My office computer had been a tad flaky for many months. Rebooting often resulted in the system powering down rather than rebooting. I needed about two minutes before I could power on the system and the system would stay on. Annoying yes, horrible no.
Then my definition of flaky changed. The system started freezing. Hard. Several times in a day. No kernel panics. Just a hard freeze. The kernel magic keys did not work. Only the power switch resolved the problem. When freezing while running a desktop environment the screen would change to a strange pattern. When just running from a console I would experience a black screen of death.
Were the two problems related or unique?
Who knows because a day later the system died.
Initially I suspected the power supply unit (PSU). A spare replacement provided no relief.
Next I suspected a bad RAM module but all four 2GB modules worked fine in the replacement computer.
The system logs revealed nothing obvious. I found one common entry of “INFO: task sync:xxxxx blocked for more than 120 seconds.” Browsing the web indicated the message was more or less normal and could be tweaked with some sysctl.conf settings. That specific message was in my logs going back a full year. The freeze started suddenly and likely not related to that message. Full file system checks and smartctl outputs and logs indicated the freezing was unlikely to be the hard drives.
That was good news although part of my backup strategy includes cloning my drives every few days. As the system consistently froze I doubted I could keep the system running long enough to clone the larger data partitions.
To update my clone drives I would have to move the drives temporarily to my media center. As the media center is not a high priority, I moveed my office system drives to the media center and ran the pseudo server services from there.
All doable but I really wanted to resolve the freezing.

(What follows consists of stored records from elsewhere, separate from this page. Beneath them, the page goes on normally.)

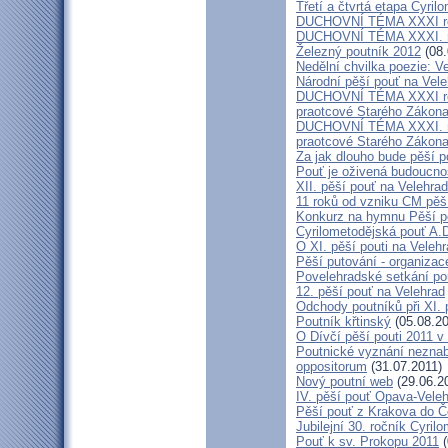
Třetí a čtvrtá etapa Cyril
DUCHOVNÍ TÉMA XXXI roč
DUCHOVNÍ TÉMA XXXI. ro
Železný poutník 2012
(08.
Nedělní chvilka poezie: 
Národní pěší pouť na Vel
DUCHOVNÍ TÉMA XXXI ročn
praotcové Starého Zákon
DUCHOVNÍ TÉMA XXXI. roč
praotcové Starého Zákon
Za jak dlouho bude pěší p
Pouť je oživená budoucno
XII. pěší pouť na Velehr
11 roků od vzniku CM pěš
Konkurz na hymnu Pěší po
Cyrilometodějská pouť A.D
O XI. pěší pouti na Vele
Pěší putování - organiza
Povelehradské setkání po
12. pěší pouť na Velehrad
Odchody poutníků při XI. 
Poutník křtinský
(05.08.20
O Dívčí pěší pouti 2011 v 
Poutnické vyznání neznabo
oppositorum
(31.07.2011)
Nový poutní web
(29.06.2
IV. pěší pouť Opava-Vele
Pěší pouť z Krakova do Č
Jubilejní 30. ročník Cyril
Pouť k sv. Prokopu 2011
(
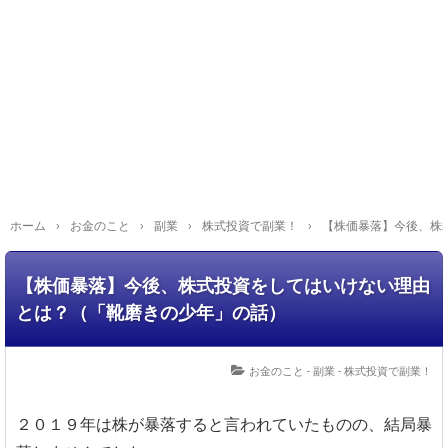
ホーム
›
お金のこと
›
副業
›
株式投資で副業！
›
【株価暴落】今後、株
【株価暴落】今後、株式投資をしてはいけない理由
とは？（「靴磨きの少年」の話）
お金のこと - 副業 - 株式投資で副業！
２０１９年は株が暴落すると言われていたものの、結局暴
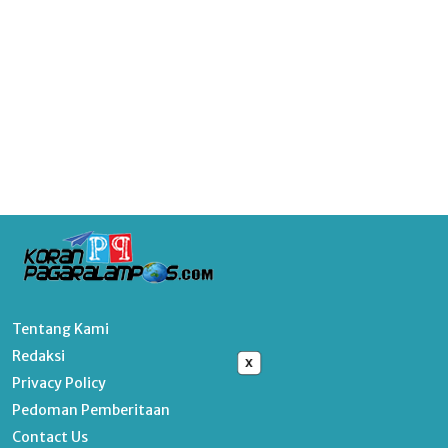
Tentang Kami
Redaksi
x
Privacy Policy
Pedoman Pemberitaan
Contact Us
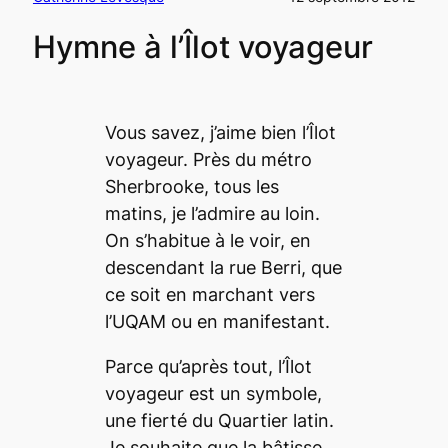
Hymne à l’Îlot voyageur
Vous savez, j’aime bien l’Îlot
voyageur. Près du métro
Sherbrooke, tous les
matins, je l’admire au loin.
On s’habitue à le voir, en
descendant la rue Berri, que
ce soit en marchant vers
l’UQAM ou en manifestant.
Parce qu’après tout, l’Îlot
voyageur est un symbole,
une fierté du Quartier latin.
Je souhaite que la bâtisse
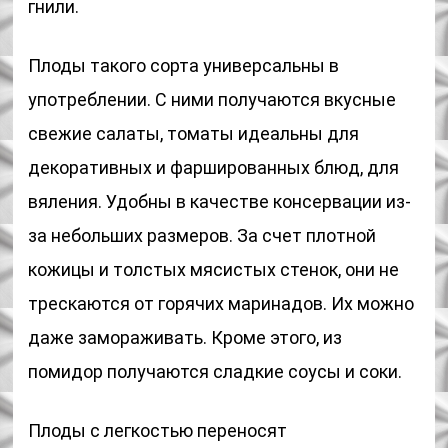
гнили.
Плоды такого сорта универсальны в
употреблении. С ними получаются вкусные
свежие салаты, томаты идеальны для
декоративных и фаршированных блюд, для
вяления. Удобны в качестве консервации из-
за небольших размеров. За счет плотной
кожицы и толстых мясистых стенок, они не
трескаются от горячих маринадов. Их можно
даже замораживать. Кроме этого, из
помидор получаются сладкие соусы и соки.
Плоды с легкостью переносят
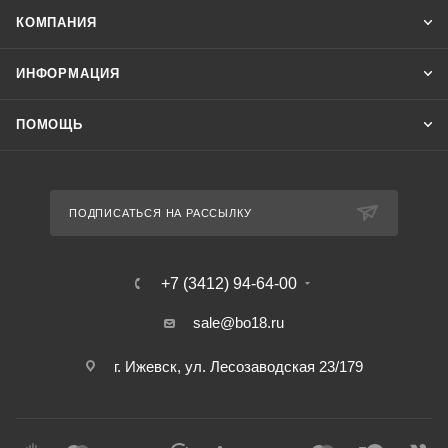
КОМПАНИЯ
ИНФОРМАЦИЯ
ПОМОЩЬ
ПОДПИСАТЬСЯ НА РАССЫЛКУ
+7 (3412) 94-64-00
sale@bo18.ru
г. Ижевск, ул. Лесозаводская 23/179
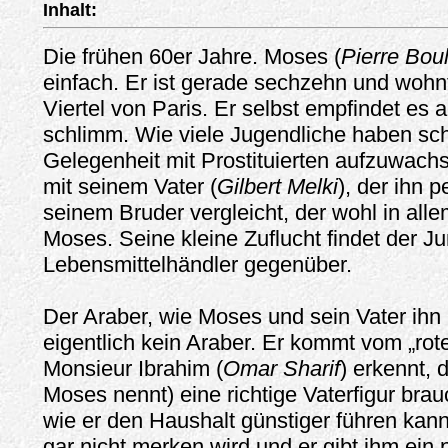
Inhalt:
Die frühen 60er Jahre. Moses (
Pierre Bou
einfach. Er ist gerade sechzehn und wohn
Viertel von Paris. Er selbst empfindet es a
schlimm. Wie viele Jugendliche haben sc
Gelegenheit mit Prostituierten aufzuwachs
mit seinem Vater (
Gilbert Melki
), der ihn 
seinem Bruder vergleicht, der wohl in alle
Moses. Seine kleine Zuflucht findet der J
Lebensmittelhändler gegenüber.
Der Araber, wie Moses und sein Vater ihn
eigentlich kein Araber. Er kommt vom „ro
Monsieur Ibrahim (
Omar Sharif
) erkennt,
Moses nennt) eine richtige Vaterfigur brauc
wie er den Haushalt günstiger führen kann
gar nicht merken wird und er gibt ihm ein 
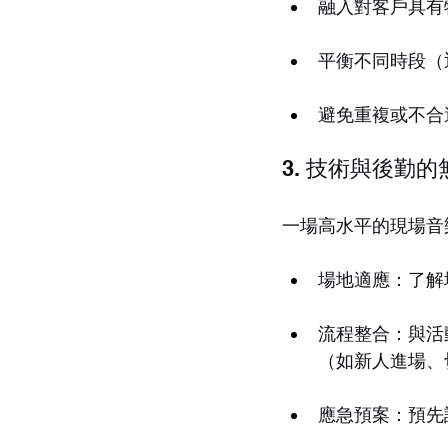
融入對客戶具有
平衡不同時段（
避免重複或不合
3. 技術與後勤
一場高水平的現場音
場地適應：了解
流程整合：與活
（如新人進場、
應急預案：預先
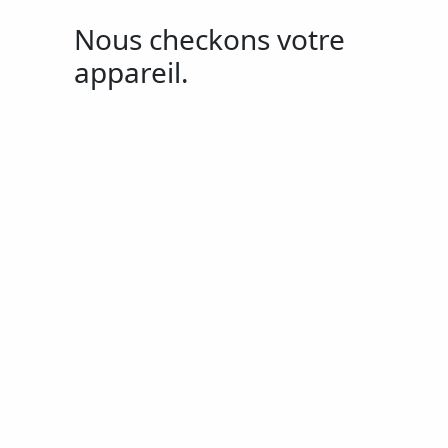
Nous checkons votre
appareil.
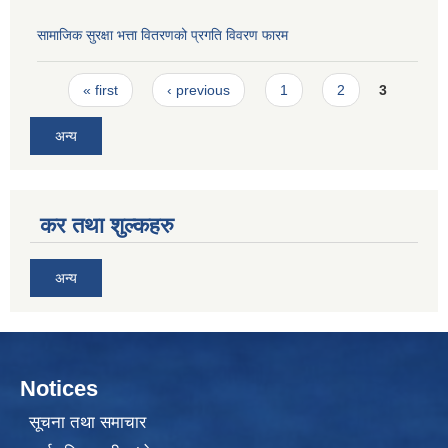
सामाजिक सुरक्षा भत्ता वितरणको प्रगति विवरण फारम
Pages
« first
‹ previous
1
2
3
अन्य
कर तथा शुल्कहरु
अन्य
Notices
सूचना तथा समाचार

In the mean time I had to store new data files, such as this specific blog entry, in a temporary location on my laptop. I also would be without access to my data files until I moved the drives to the media center, resolved the freezing, or bought new hardware.
I long had suspected heat being related to the quirky reboot/halt problem. I could drive the fans at full speed and albeit inconsistently, find more success with rebooting than with the fans being controlled by sensor outputs. With the new freezing I configured the system to run the fans at full speed all the time. The freezing still occurred all the time. The freezing likely was not heat related.
I rebooted with memtest86+. I disconnected the hard drives. Every time I ran the memory test the system froze hard. Often but not always within 10 minutes. After several freezes I tried watching the output to learn whether the freeze happened during the same memory test. No luck with any such consistency. No output clues of bad RAM. Just a hard freeze. The fact that running the test often resulted in a freeze within 10 minutes was suspicious.
That the hard drives were disconnected was reassuring that they were not part of the cause.
Unlike the black screen of death while running an operating system, this freeze retained some of the memtest86+ screen output. Interestingly, the little red blip in the upper left of the screen continued blinking.
The best I could guess was either the CPU or ASUS M2NPV-VM main board was bad.
All fans ran (12V) and the Standby LED (5V) was lit. I pulled the battery and jumper-reset the CMOS. After the CMOS reset the system booted with the vendor boot splash but goes no further. Pressing the Delete key failed to enter the BIOS setup.
Then the system failed to progress that far. The fans would spin and after about 7 seconds everything powered down.
There were no BIOS POST beeps.
Obtaining a loaner CPU revealed the problem was the main board as the system failed to boot with the new CPU.
There is a lesson in all of this inconvenience.
I use the office system as a pseudo server. For a while I had been planning to convert the machine to a full time server because my usage habits are now more mobile. When the system died I evaluated my usage habits as well as my grand plan for a central server.
The loss of my office system exposed a flaw with centralization. I keep all of my data files on that computer as well as my email. I connect to the data files from other systems using NFS. I access email from other systems using SSH notifications and VNC to access my mail client. Yet how to access mail and data files with the loss of such a system?
RAID does not avoid CPU or main board failures.
My backup strategy includes hourly rsnapshot backups of system and data files, historical weekly backups with alternating backup drives, and clone drives.
While I had a spare power supply, I had no emergency replacement main board. How many home and non enterprise users buy two boards of the same make and model to keep one as a spare? Spare CPUs?
When considering electronic challenges such as electrolytic capacitors drying, what is the shelf life of a spare board? How often should I “breadboard” the spare main board and power supply to exercise electronic components? I also need a spare CPU for that.
I am not a fan of cloud strategies. There are too many security and privacy issues that I am willing to accept or compromise. The only palatable cloud option is one I control inside my own network.
While moving all data to a central server still makes sense for me, the move is no panacea. This particular failure shows a need for a Plan B.